On IA-32, where time_t is 32-bit:
- after the lease is ACK-ed, some code adds the lease seconds to gettimeofday() seconds to determine the lease expiry time, which of course is now wrapped
- this same code then checks if the lease expiry is less than gettimeofday() seconds (which of course it is, since it just wrapped around to gettimeofday() – 1) and helpfully resets the lease expiry to INT_MAX
- checks in isc_time_nowplusinterval() which guard against 32-bit overflow (by checking expiry seconds plus gettimeofday() against UINT_MAX) succeed and everything works
On x64, where time_t is 64-bit:
- adding gettimeofday() seconds to the lease seconds does not wrap, thus the lease expiry is larger than UINT_MAX
- since the value did not wrap, the checks for negative lease expiry do not trigger, and the expiry is still UINT_MAX + gettimeofday()
- the overflow checks in isc_time_nowplusinterval() trigger because our values are already larger than UINT_MAX, and the lease fails
The core problem is that most of the dhcp/dhclient code simply doesn’t deal with large time values that may occur on 64-bit platforms.

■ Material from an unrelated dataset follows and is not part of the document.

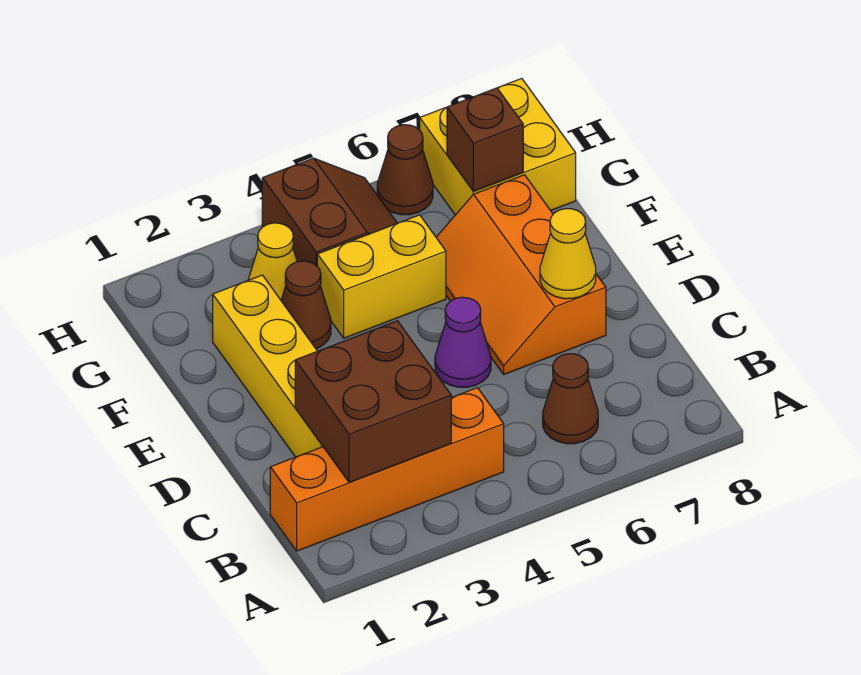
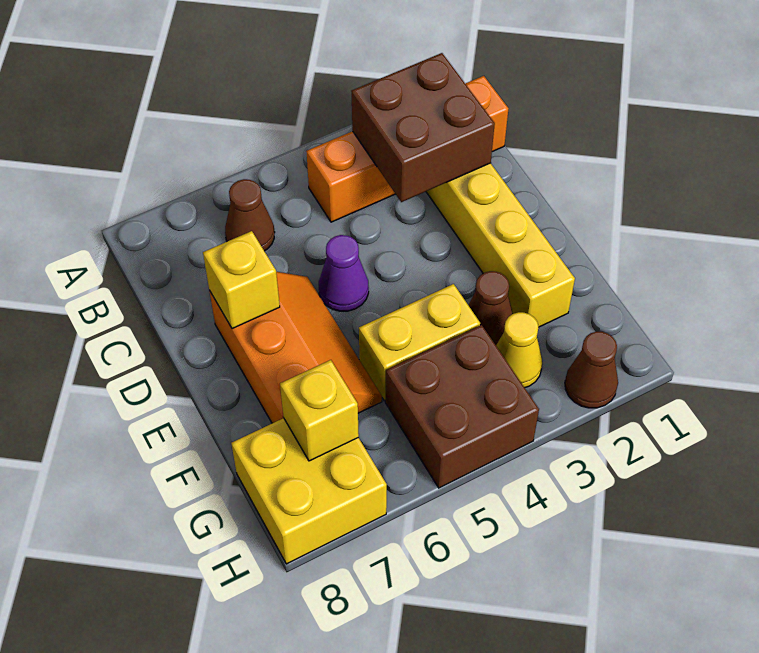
yellow 1x1 cone [540,209,596,299] -> yellow 1x1 brick [203,231,280,329]
brown 2x2 slope [262,158,397,266] -> brown 2x2 brick [385,325,539,488]
brown 1x1 brick [447,88,523,191] -> yellow 1x1 brick [280,360,359,461]
brown 1x1 cone [377,125,433,215] -> brown 1x1 cone moved to [565,332,618,408]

A few suggestions for dhclient:
- Change the TIME define to ‘u_int64_t’ instead of ‘time_t’; that makes the relevant client_lease structure fields large enough to survive a wrap
- Change the fields of struct isc_time_t to ‘u_int64_t’ instead of ‘unsigned int’; maybe even change ‘struct isc_interval_t’ to use 64-bit values just to ensure wrapping doesn’t happen there too
- Stop using ‘struct timeval’; instead use the fixed ‘struct isc_time_t’
- Wrap gettimeofday() in a utility function that returns a ‘struct isc_time_t’ instead of ‘struct timeval’
- Then you don’t need the 32-bit checks in isc_time_nowplusinterval() or at least you could change them to be 64-bit safe instead.
For Fedora, fixed test packages are available here. Not sure about other distros.
May people invite you to all the conferences I will attend in the future.
Also, may someone develop a DHCP test suite.